Гейб вытащил из заднего кармана штанов большущий красный платок и шагнул ко мне. И, одной рукой придерживая мой затылок, начал вытирать мне лицо.
— Эдак через месячишко у тебя опять будет вполне приличный вид, — заметил он в утешение.
— Эд, Брэд! — крикнули из толпы. — Кто он таков, твой приятель?
Я не увидел, кто это кричал. Кругом было полно народу.
— Мистер! — заорал еще кто-то. — Не забудьте утереть ему нос.
— А ну, валяй! — прогремел Гейб. — Кто там остряк-самоучка? Выйди — ка, покажись, сейчас я тобой подмету улицу.
Мамаша Джоунс сказала громко, чтобы расслышал дядюшка Эндрюс:
— Это шофер с грузовика, он разбил Брэду машину. Видно, если кто полезет драться с Брэдом, так этот малый ему задаст.
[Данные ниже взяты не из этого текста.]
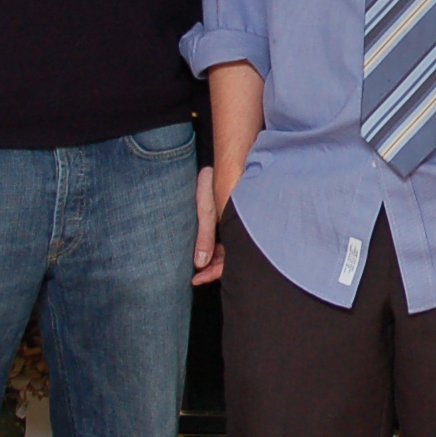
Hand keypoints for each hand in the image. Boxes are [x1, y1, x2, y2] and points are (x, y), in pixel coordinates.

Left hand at [191, 165, 225, 285]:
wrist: (225, 157)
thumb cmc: (215, 180)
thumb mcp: (207, 209)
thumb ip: (204, 236)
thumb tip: (199, 264)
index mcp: (237, 228)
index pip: (229, 260)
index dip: (213, 272)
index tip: (196, 279)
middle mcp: (239, 228)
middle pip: (231, 256)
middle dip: (214, 268)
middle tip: (196, 277)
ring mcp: (236, 223)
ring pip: (229, 247)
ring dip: (216, 257)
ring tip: (199, 266)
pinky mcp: (232, 216)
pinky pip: (227, 236)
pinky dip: (218, 245)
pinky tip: (208, 248)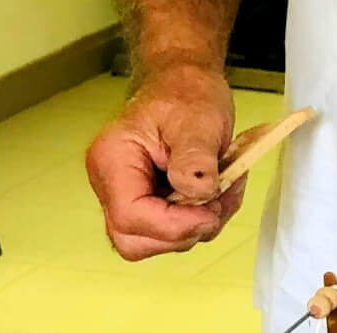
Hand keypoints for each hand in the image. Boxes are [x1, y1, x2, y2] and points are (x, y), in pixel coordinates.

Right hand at [85, 64, 244, 259]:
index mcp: (111, 161)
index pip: (130, 217)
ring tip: (225, 186)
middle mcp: (110, 184)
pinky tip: (218, 191)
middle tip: (216, 201)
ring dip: (201, 225)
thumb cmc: (185, 96)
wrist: (184, 86)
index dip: (174, 225)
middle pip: (135, 241)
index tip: (210, 208)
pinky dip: (203, 220)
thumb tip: (197, 192)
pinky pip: (174, 232)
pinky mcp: (149, 205)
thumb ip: (195, 160)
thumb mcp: (198, 121)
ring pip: (159, 242)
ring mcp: (128, 197)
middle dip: (184, 232)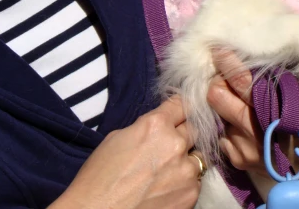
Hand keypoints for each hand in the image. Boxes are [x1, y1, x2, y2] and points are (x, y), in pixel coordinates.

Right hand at [49, 96, 201, 208]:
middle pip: (194, 128)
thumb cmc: (99, 177)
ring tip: (169, 170)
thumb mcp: (118, 138)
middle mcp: (175, 144)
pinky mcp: (190, 195)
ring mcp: (186, 171)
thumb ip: (146, 128)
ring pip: (199, 156)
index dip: (180, 107)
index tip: (180, 111)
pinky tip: (168, 187)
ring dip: (187, 159)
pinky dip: (186, 181)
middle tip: (171, 143)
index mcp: (156, 125)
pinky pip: (196, 181)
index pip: (182, 104)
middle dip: (184, 133)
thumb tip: (159, 128)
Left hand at [207, 49, 298, 181]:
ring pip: (218, 115)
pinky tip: (246, 128)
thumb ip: (275, 77)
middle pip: (215, 95)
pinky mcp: (239, 162)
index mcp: (272, 108)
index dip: (226, 61)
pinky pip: (224, 136)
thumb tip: (250, 54)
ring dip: (226, 107)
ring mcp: (244, 148)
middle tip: (229, 78)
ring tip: (243, 106)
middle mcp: (253, 129)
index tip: (218, 48)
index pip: (239, 80)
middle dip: (219, 82)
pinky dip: (230, 128)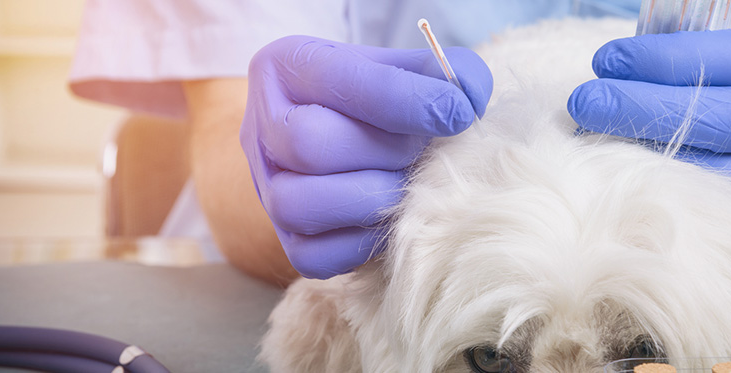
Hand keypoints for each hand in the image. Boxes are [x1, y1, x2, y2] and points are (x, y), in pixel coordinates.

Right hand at [241, 36, 491, 278]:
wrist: (341, 137)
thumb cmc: (376, 99)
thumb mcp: (401, 68)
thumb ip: (439, 73)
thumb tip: (468, 97)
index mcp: (286, 67)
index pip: (341, 82)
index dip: (407, 100)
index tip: (458, 111)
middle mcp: (262, 127)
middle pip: (310, 144)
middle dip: (385, 152)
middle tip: (422, 152)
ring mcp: (267, 188)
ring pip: (299, 204)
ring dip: (371, 199)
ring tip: (406, 185)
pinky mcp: (285, 241)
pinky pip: (312, 257)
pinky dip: (360, 244)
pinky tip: (388, 219)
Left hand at [567, 21, 730, 236]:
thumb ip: (695, 51)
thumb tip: (620, 62)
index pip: (724, 59)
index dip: (658, 60)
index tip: (607, 60)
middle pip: (713, 118)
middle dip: (639, 107)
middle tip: (585, 101)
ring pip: (705, 168)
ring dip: (638, 153)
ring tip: (589, 136)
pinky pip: (701, 204)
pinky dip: (654, 185)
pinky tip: (617, 171)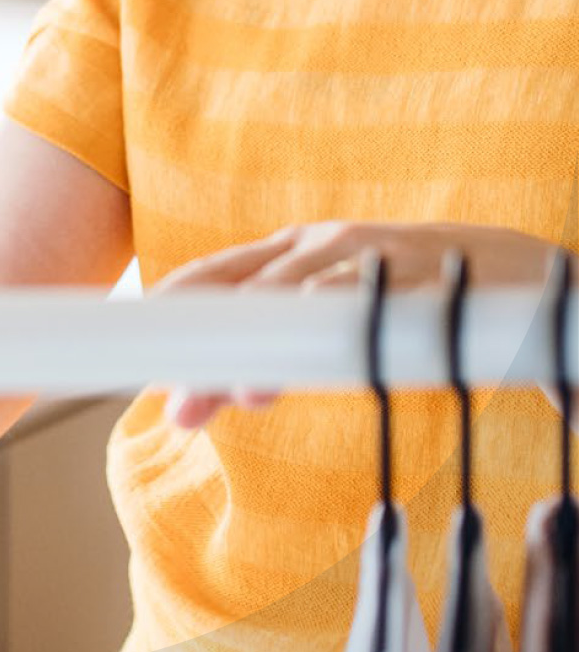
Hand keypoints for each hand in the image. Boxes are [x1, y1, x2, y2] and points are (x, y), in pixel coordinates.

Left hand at [154, 220, 558, 430]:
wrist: (515, 266)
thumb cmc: (413, 292)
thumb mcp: (344, 304)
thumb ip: (292, 341)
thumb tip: (235, 388)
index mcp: (297, 249)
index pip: (218, 274)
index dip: (174, 308)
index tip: (136, 350)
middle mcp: (321, 244)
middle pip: (241, 293)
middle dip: (203, 348)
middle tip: (174, 406)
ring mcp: (362, 255)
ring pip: (292, 299)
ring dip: (263, 353)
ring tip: (240, 399)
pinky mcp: (406, 274)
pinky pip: (360, 296)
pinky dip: (329, 319)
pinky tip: (307, 348)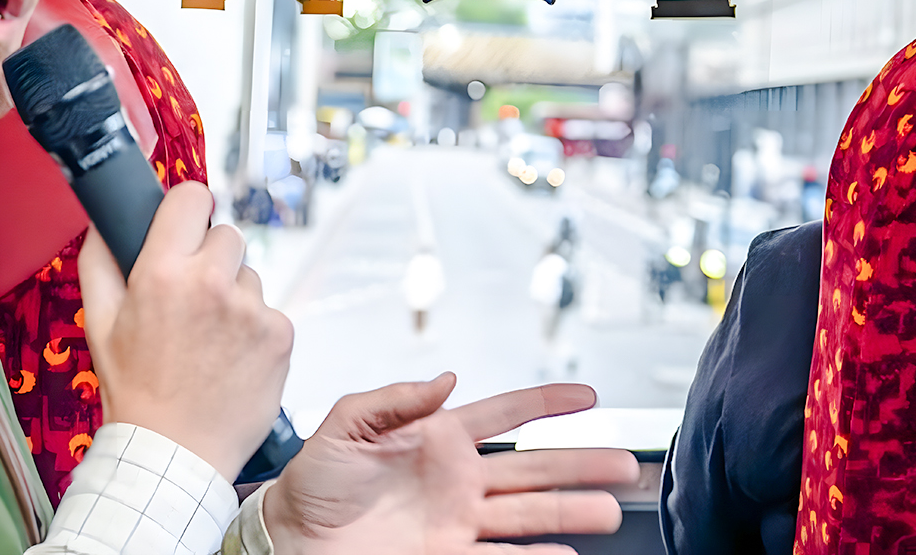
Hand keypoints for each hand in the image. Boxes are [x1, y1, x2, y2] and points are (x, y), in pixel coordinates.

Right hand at [77, 181, 292, 479]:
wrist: (175, 453)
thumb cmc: (135, 391)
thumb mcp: (99, 322)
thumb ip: (99, 260)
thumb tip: (105, 221)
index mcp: (162, 272)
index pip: (192, 196)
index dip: (187, 210)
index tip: (185, 225)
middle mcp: (211, 284)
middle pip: (225, 234)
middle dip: (210, 258)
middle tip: (191, 298)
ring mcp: (251, 310)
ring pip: (249, 275)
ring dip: (233, 296)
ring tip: (209, 338)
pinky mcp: (280, 335)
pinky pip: (269, 311)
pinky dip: (254, 329)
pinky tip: (231, 357)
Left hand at [264, 376, 638, 554]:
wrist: (291, 537)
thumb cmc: (312, 480)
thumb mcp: (345, 423)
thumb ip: (395, 399)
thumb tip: (444, 378)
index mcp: (436, 437)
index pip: (504, 414)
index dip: (546, 404)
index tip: (588, 396)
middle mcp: (457, 478)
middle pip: (534, 467)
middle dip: (581, 462)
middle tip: (624, 462)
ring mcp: (458, 520)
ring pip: (530, 513)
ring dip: (571, 510)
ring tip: (609, 509)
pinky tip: (566, 554)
— Ишь ты, хвастунишка! — закричал в ответ дядюшка Эндрюс. — Ну и хвастунишка!
Вдруг я увидел Нэнси, она стояла у калитки и смотрела, и лицо у нее было такое… совсем как в детстве, когда мне приходилось вот так же драться с Хайрамом. Ей было противно. Она терпеть не могла драки, она считала, что драться — глупо и пошло.
Дверь моего дома распахнулась, с крыльца сбежал Джералд Шервуд. Подбежал и схватил меня за руку.
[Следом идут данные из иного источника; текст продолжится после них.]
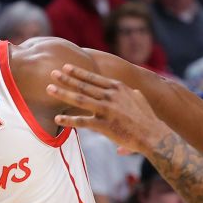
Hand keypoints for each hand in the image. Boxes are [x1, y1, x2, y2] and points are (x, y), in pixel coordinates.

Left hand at [47, 64, 173, 155]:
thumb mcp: (139, 99)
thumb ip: (132, 93)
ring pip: (79, 99)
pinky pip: (82, 122)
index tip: (66, 67)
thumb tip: (133, 90)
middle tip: (52, 72)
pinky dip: (68, 120)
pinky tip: (57, 119)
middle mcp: (111, 96)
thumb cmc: (147, 119)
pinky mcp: (104, 125)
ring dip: (63, 93)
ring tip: (49, 89)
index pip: (94, 77)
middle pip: (83, 85)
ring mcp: (106, 110)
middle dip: (66, 79)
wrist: (153, 135)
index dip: (78, 72)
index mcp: (118, 88)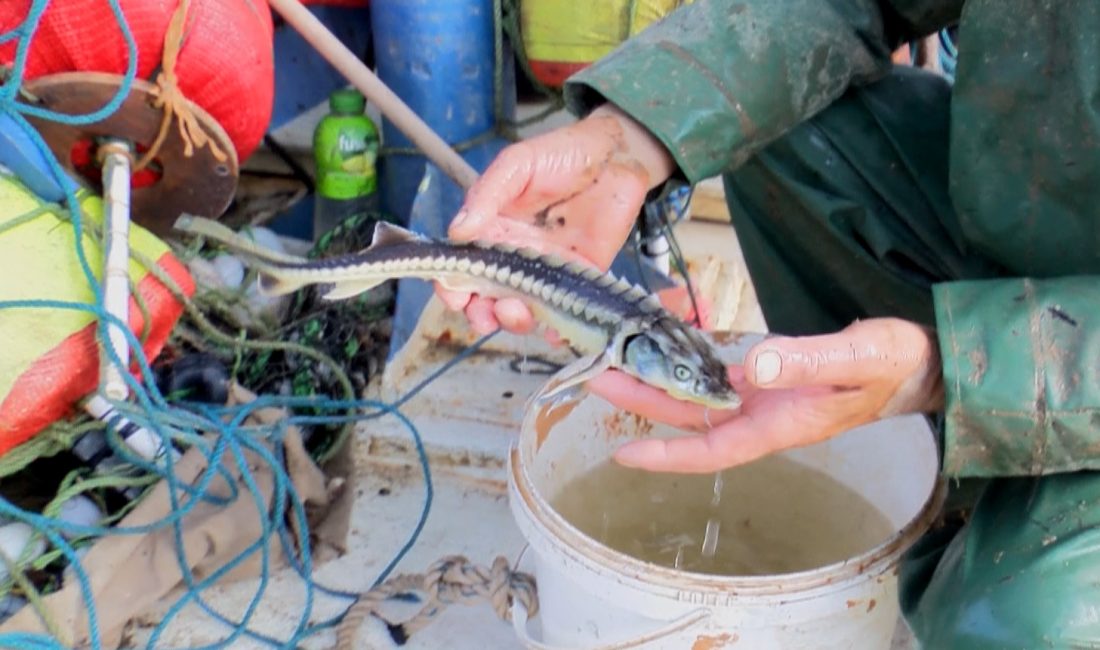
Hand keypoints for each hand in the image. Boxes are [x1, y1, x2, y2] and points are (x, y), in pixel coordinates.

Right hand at [435, 103, 676, 338]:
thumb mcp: (518, 164)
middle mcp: (515, 256)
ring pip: (522, 310)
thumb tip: (458, 231)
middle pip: (487, 297)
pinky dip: (556, 330)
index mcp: (492, 230)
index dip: (452, 286)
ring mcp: (546, 271)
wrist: (616, 156)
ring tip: (516, 312)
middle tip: (484, 316)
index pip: (463, 266)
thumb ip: (488, 194)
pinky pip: (564, 312)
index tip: (454, 296)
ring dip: (513, 321)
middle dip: (480, 313)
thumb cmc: (561, 154)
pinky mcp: (579, 279)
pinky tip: (553, 332)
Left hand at [587, 318, 944, 472]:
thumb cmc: (895, 365)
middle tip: (598, 379)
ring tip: (617, 361)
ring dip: (659, 381)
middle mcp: (765, 416)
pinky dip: (690, 363)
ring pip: (700, 396)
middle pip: (692, 420)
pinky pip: (719, 375)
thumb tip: (755, 367)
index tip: (625, 455)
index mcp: (782, 424)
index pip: (714, 449)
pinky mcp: (770, 377)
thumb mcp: (856, 358)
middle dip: (644, 404)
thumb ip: (806, 361)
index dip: (669, 455)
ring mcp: (766, 397)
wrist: (919, 361)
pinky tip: (666, 348)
— Идем скорей! Звонит сенатор. Он ждет тебя на шоссе.
18
По ту сторону барьера ждали четверо. Поодаль остановились несколько машин. Там и сям кучками стояли солдаты. Примерно в полумиле к северу все еще работал экскаватор.
Я шел к людям, которые ждали меня на дороге, и чувствовал себя дурак дураком. Ну и вид же у меня, должно быть, — как у нечестивейшего грешника в аду! Рубашка изодрана, левая рука горит, точно ее надраили наждачной бумагой. Правая рука разбита о Хайрамовы зубы, левый глаз, чувствую, заплывает — будет изрядный синяк.
По ту сторону незримого барьера по — прежнему тянулся вал вывороченной с корнем растительности, его расчистили только рядом с шоссе, на два-три десятка шагов вправо и влево.
Я подошел ближе и узнал сенатора Гиббса. Раньше и его никогда не встречал, но видел портреты в газетах. Крепкий, коренастый, совсем седой и всегда без шляпы. Сейчас на нем был двубортный пиджак и ярко — синий галстук в горошек.
С ним был какой-то военный, на погонах — звезды. Третий — маленький, щуплый, волосы точно лакированные, черствая, непроницаемая физиономия. Четвертый тоже невелик ростом, но пухлый, круглолицый и синеглазый — никогда еще я не видал таких ярких синих глаз.